§ What to produce:
Exclude all pictures, then restate the entries below word for word.

BEGIN Exercise materials

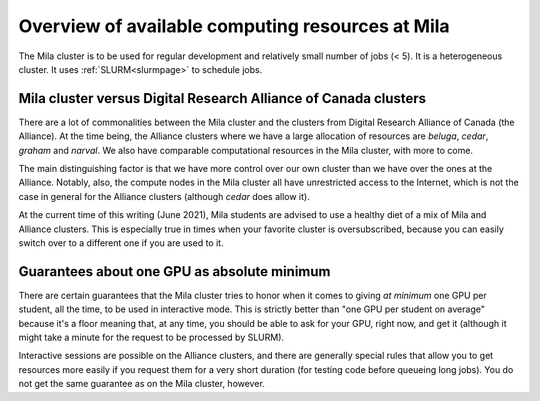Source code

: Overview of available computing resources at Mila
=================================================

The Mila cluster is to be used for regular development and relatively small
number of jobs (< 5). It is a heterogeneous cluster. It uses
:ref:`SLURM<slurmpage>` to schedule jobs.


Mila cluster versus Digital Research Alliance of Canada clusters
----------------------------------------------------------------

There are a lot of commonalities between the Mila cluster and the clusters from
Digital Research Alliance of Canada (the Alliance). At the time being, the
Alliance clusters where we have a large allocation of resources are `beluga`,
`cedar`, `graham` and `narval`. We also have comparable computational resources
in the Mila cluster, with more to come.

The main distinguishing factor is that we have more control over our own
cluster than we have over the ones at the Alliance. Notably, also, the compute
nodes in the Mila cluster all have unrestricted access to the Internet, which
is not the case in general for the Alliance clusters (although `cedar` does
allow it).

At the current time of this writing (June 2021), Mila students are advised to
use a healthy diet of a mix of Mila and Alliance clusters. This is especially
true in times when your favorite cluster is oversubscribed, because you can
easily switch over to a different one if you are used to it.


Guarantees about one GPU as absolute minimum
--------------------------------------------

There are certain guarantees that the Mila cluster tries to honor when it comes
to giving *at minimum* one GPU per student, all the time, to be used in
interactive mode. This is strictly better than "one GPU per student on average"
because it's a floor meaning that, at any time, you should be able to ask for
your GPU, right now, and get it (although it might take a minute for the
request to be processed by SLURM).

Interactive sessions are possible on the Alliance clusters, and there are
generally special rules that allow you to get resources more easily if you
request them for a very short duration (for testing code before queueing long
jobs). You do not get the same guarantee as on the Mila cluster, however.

END Exercise materials

§ Reply to the task:
Source code

: Overview of available computing resources at Mila
=================================================

The Mila cluster is to be used for regular development and relatively small
number of jobs (< 5). It is a heterogeneous cluster. It uses
:ref:`SLURM<slurmpage>` to schedule jobs.


Mila cluster versus Digital Research Alliance of Canada clusters
----------------------------------------------------------------

There are a lot of commonalities between the Mila cluster and the clusters from
Digital Research Alliance of Canada (the Alliance). At the time being, the
Alliance clusters where we have a large allocation of resources are `beluga`,
`cedar`, `graham` and `narval`. We also have comparable computational resources
in the Mila cluster, with more to come.

The main distinguishing factor is that we have more control over our own
cluster than we have over the ones at the Alliance. Notably, also, the compute
nodes in the Mila cluster all have unrestricted access to the Internet, which
is not the case in general for the Alliance clusters (although `cedar` does
allow it).

At the current time of this writing (June 2021), Mila students are advised to
use a healthy diet of a mix of Mila and Alliance clusters. This is especially
true in times when your favorite cluster is oversubscribed, because you can
easily switch over to a different one if you are used to it.


Guarantees about one GPU as absolute minimum
--------------------------------------------

There are certain guarantees that the Mila cluster tries to honor when it comes
to giving *at minimum* one GPU per student, all the time, to be used in
interactive mode. This is strictly better than "one GPU per student on average"
because it's a floor meaning that, at any time, you should be able to ask for
your GPU, right now, and get it (although it might take a minute for the
request to be processed by SLURM).

Interactive sessions are possible on the Alliance clusters, and there are
generally special rules that allow you to get resources more easily if you
request them for a very short duration (for testing code before queueing long
jobs). You do not get the same guarantee as on the Mila cluster, however.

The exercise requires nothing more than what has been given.